A sound cracked behind him. Not a shout. Not an alarm. Just a rustle. Light. But too precise. Too deliberate.
He didn’t even have time to turn.
Something struck his back—a dull shockwave that shot up his spine, numbed his legs, and sent him crashing to his knees. He tried to scream, but an arm was already wrapping around his neck, tight as a wet rope.
A soft voice whispered in his ear:
"What did you think, Dylan? That we wouldn’t anticipate your little Plan B?"
He struggled, lashed out, but a boot slammed into his ribs. His breath caught in his throat. He collapsed sideways, hands already hauling him up, slamming him against a wall. His head hit a crate, a splinter slicing his brow.

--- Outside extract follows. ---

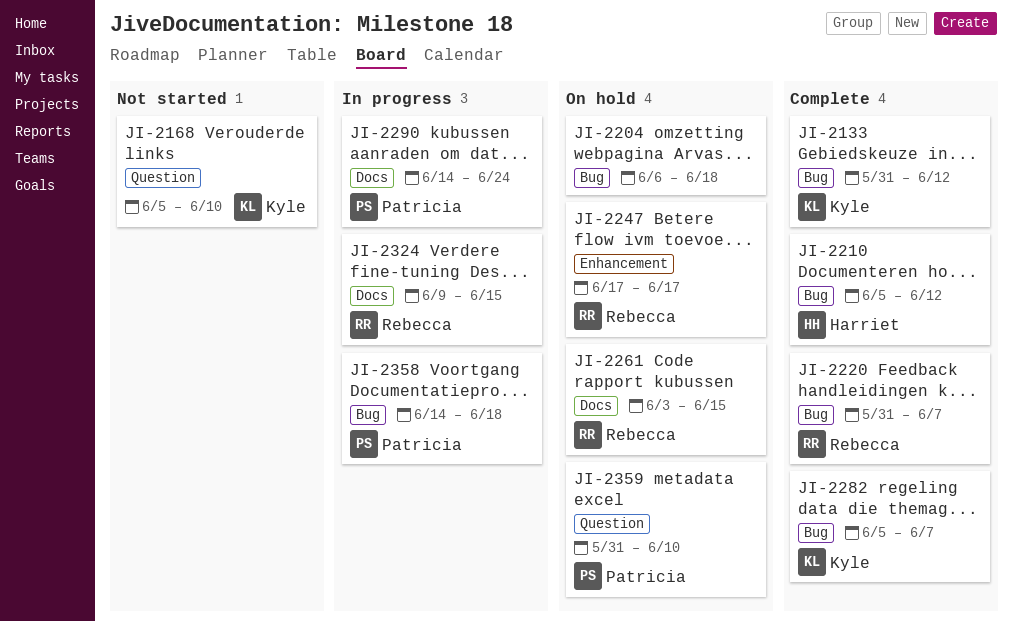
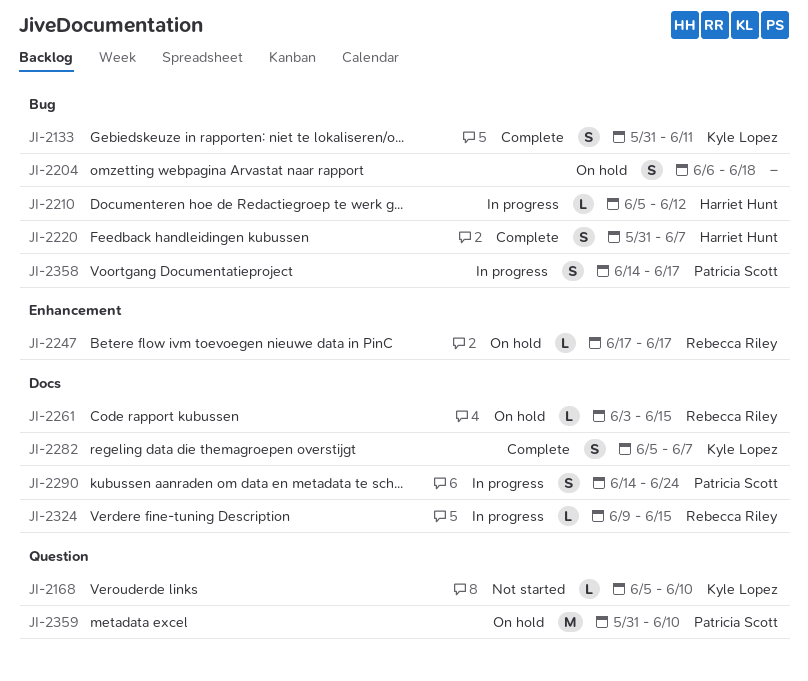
JI-2133, due: Jun 12 -> Jun 11
JI-2210, status: Complete -> In progress
JI-2220, owner: Rebecca Riley -> Harriet Hunt
JI-2282, label: Bug -> Docs
JI-2358, due: Jun 18 -> Jun 17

The taste of iron filled his mouth.
He made out three figures around him. Three straight, calm silhouettes. Too calm to be ordinary soldiers. Awakened. The kind you don’t notice in a crowd because they’ve learned to disappear before they even appear.
The first drove a knee into his ribs, just enough to bend his spine without knocking him out.
"We’ve been watching you since the silo. Thought you’d bite sooner. But you’re the cautious type, huh?"
Dylan spat a thread of red saliva. He tried to rise, one last spark of defiance in his eyes.
"I’m... just a damn laborer..."
But a hand grabbed his braids. Brutally. Forced his head up.
And then, he saw her.
A silhouette stepping into view against the light, boots far too clean for this mud-caked camp. A light, almost dancing step. The hood pulled over her shoulders.
And that voice.
"It’s him. Take him away."
His heart lurched in his chest. He knew that voice. That precise tone. Almost affectionate in its cruelty.
He tried to speak, to ask, to understand. But the next blow was a leather glove against his temple, and the world swayed.